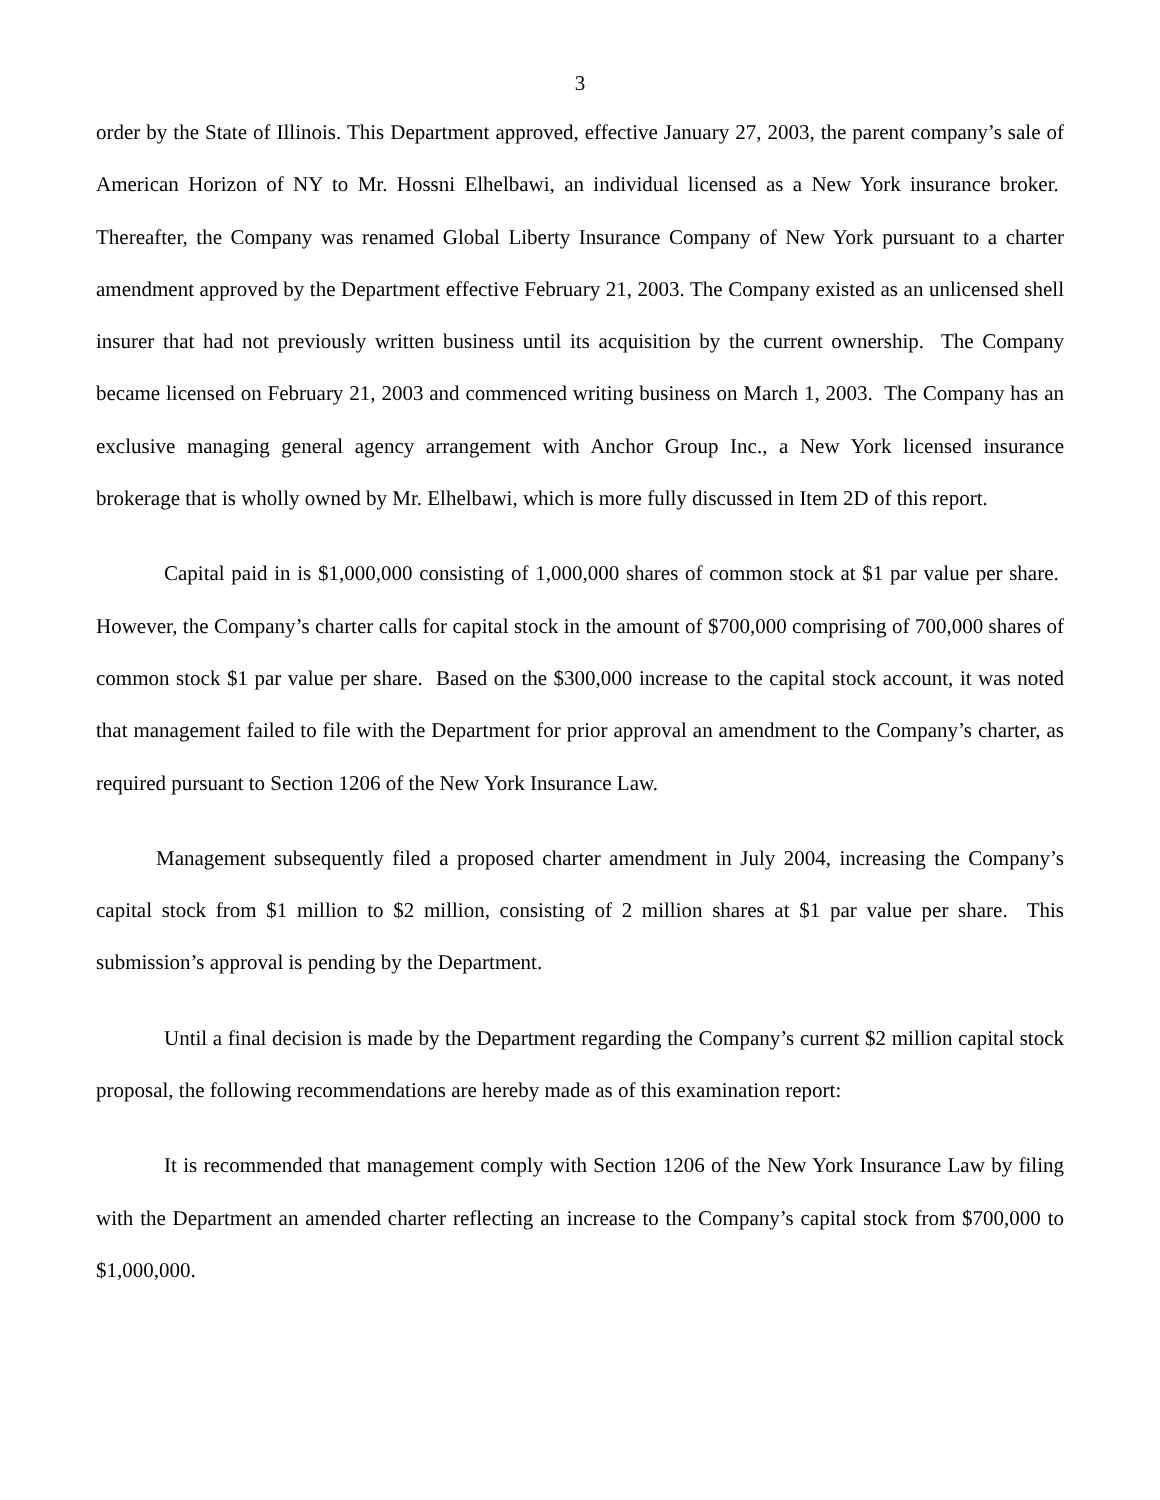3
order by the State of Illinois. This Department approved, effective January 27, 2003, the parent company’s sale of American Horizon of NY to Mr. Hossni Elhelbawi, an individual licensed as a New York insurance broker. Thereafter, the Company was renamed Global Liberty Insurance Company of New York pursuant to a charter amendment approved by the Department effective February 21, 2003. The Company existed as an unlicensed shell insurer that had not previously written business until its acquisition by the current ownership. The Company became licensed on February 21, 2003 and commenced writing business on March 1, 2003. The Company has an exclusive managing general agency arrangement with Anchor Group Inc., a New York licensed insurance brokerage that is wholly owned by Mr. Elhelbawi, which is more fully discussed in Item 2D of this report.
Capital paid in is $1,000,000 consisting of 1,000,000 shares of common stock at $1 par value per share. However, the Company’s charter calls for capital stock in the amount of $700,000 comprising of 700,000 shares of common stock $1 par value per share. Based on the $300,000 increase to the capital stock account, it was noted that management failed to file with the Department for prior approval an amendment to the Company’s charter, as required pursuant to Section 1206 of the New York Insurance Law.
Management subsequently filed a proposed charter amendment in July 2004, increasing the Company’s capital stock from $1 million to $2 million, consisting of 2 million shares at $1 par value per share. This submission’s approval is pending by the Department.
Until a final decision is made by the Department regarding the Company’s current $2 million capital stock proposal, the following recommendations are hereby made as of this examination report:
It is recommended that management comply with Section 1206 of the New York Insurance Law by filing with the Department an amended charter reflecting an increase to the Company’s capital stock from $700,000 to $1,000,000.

=-=-=-=-=

Work task: Would you show every line in the data above that contains the string "from"?

Answer area:
Management subsequently filed a proposed charter amendment in July 2004, increasing the Company’s capital stock from $1 million to $2 million, consisting of 2 million shares at $1 par value per share. This submission’s approval is pending by the Department.
It is recommended that management comply with Section 1206 of the New York Insurance Law by filing with the Department an amended charter reflecting an increase to the Company’s capital stock from $700,000 to $1,000,000.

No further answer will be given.